In the vernacular of her upbringing, the words imply far more than skipping Sunday school -- any good Mormon knows this. Someone like her, who pulls up stakes and walks away from their own assumes consequences: anger, estrangement, pity, even bereavement. She sinned against the light. She took off her garments and forsook her temple vows. She became an apostate.

The impetus was simple; she no longer believed, and with every step, cracks appeared in the foundation beneath her feet. The ground, once solid, shifted, leaving her nowhere to go when the earth, in violent throes, split open wide. Aware that she set in motion a cascade of events leading to the devastation of life as she knew it, she could only watch as the avalanche descended.

Once begun, the fallout could not be stopped. Compelled, she stood in the face of its force. When it was done, and her life lay crumbled around her, she sifted through the remains and found hope, faint, but pulsing. She carried it with her as she climbed up out of the ruins into a stark new world.

Caterpillars disintegrate into amorphous soup before they transmute. And yet, from the same stuff the resplendent butterfly miraculously forms. Picasso said, "Every act of creation is first an act of destruction."

Leaving the church destroyed her, but in her rebirth she learned to fly.

She was born and raised in The Church of Jesus Christ of Latter Day Saints. A consummate good girl, at five, she ran home from the neighbor's house in tears to confess she'd broken the Word of Wisdom, mistaking iced tea for Kool-Aid. Mormons don't drink tea. Or coffee. Or alcohol.

She was 35 before she had the courage to drink coffee in front of her father. Now, at 52, she smuggles wine in a paper bag when she visits, drinking with her sister late at night in covert defiance of their austere childhood.

● COMPLETE THE FOLLOWING:
(1) For the text above about leaving the church, decide whether each statement agrees with it. Answer yes or no and quote the deciding words: (a) She was born into The Church of Jesus Christ of Latter Day Saints. (b) She first drank coffee in front of her father at 52. (c) At five, she mistook iced tea for Kool-Aid.
(2) Please resume the text about leaving the church, picking up right after its final sentence.

● ENTRIES PROVIDED:

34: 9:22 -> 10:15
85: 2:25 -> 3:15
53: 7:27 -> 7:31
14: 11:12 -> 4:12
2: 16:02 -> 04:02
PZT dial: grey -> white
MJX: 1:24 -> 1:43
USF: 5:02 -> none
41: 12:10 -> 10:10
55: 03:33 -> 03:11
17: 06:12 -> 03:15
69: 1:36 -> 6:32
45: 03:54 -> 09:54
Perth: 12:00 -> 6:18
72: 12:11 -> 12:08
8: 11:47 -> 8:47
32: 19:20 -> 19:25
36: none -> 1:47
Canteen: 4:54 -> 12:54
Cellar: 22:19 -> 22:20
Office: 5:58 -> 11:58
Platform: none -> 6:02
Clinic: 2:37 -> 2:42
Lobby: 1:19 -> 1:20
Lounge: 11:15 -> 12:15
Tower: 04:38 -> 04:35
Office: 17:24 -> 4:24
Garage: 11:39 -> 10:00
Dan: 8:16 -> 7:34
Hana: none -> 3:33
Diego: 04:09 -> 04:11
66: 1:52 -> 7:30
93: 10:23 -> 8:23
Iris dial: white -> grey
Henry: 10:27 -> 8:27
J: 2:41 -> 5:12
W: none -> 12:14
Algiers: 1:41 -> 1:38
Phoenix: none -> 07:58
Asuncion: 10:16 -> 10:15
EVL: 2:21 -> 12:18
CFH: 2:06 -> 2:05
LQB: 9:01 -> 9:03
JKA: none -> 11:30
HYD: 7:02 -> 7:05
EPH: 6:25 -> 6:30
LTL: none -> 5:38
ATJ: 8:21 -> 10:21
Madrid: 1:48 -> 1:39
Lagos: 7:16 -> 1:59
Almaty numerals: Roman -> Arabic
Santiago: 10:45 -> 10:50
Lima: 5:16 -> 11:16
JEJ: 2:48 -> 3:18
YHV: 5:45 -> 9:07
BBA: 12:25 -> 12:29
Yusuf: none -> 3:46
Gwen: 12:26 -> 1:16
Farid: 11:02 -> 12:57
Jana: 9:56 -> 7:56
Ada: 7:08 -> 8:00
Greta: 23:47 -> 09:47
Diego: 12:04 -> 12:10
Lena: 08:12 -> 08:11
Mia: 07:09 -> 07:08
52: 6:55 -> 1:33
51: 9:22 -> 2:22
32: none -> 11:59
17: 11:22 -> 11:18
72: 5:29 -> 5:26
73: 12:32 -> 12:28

● TASK ANSWERS:
(1)
(a) Yes: "She was born and raised in The Church of Jesus Christ of Latter Day Saints."
(b) No: "She was 35 before she had the courage to drink coffee in front of her father."
(c) Yes: "mistaking iced tea for Kool-Aid."

(2)
As LDS children, they were taught to please their parents and their Heavenly Father, a temperamental old grandfather with flowing white hair, benevolent if they were virtuous, cantankerous and disapproving if they were not.

At eight, she stood with her father, dressed in white, waist deep in the baptismal font. A priesthood-holder with the authority to baptize, he plunged her backward into the water. Swimming up through liquid weight, breaking the surface into clean air, she felt her transgressions washed away. She spent three perfect days, pure as the driven snow, but inevitably, she sinned.

Shame claimed her.

When she was 27, a university student, she sat alone in a concert hall, one in a sea of thousands. Sonorous timbres and lush harmonies resonated and swirled around her, washing her clean: a holy sacrament. Through music, she felt for the first time in her life, worthy and precious.

Notwithstanding her flaws, she was a child of the universe.

Growing up she valiantly followed the path Mormon doctrine prescribes for its daughters: chastity, courtship, marriage and then children. At 21, she went to the temple to be wed. A radiant child-bride, she knelt across the altar from a golden boy, and in the presence of God, angels and witnesses, she was sealed to him for time and all eternity in sacred ceremony. Ten months later, a beautiful baby girl was born under the covenant. Less then two years after, a sweet boy.

Upon fulfilling her destiny, she expected to live happily ever after. But emptiness consumed her, hollowing her out from the inside.

She lost her joie de vivre and this frightened her. Something wasn't right; she was doing it wrong; she had failed. There was no other explanation for why her life wasn't as she'd anticipated. Disillusionment surreptitiously crept in among the shadows of her psyche and made itself at home.

By 25, she was in crisis. The more she sacrificed for her family, the more she became a shell of her former self. She spiraled into depression, paralyzed and disempowered. The church and its leaders told her to submit to the will of the Lord, that a woman's role is to support, comfort and care for her family; her worth is to be found in service. Any doubts she had would unequivocally be answered in prayer and fasting. But she took no solace from this and portentous unrest rumbled deep within, threatening to break the surface.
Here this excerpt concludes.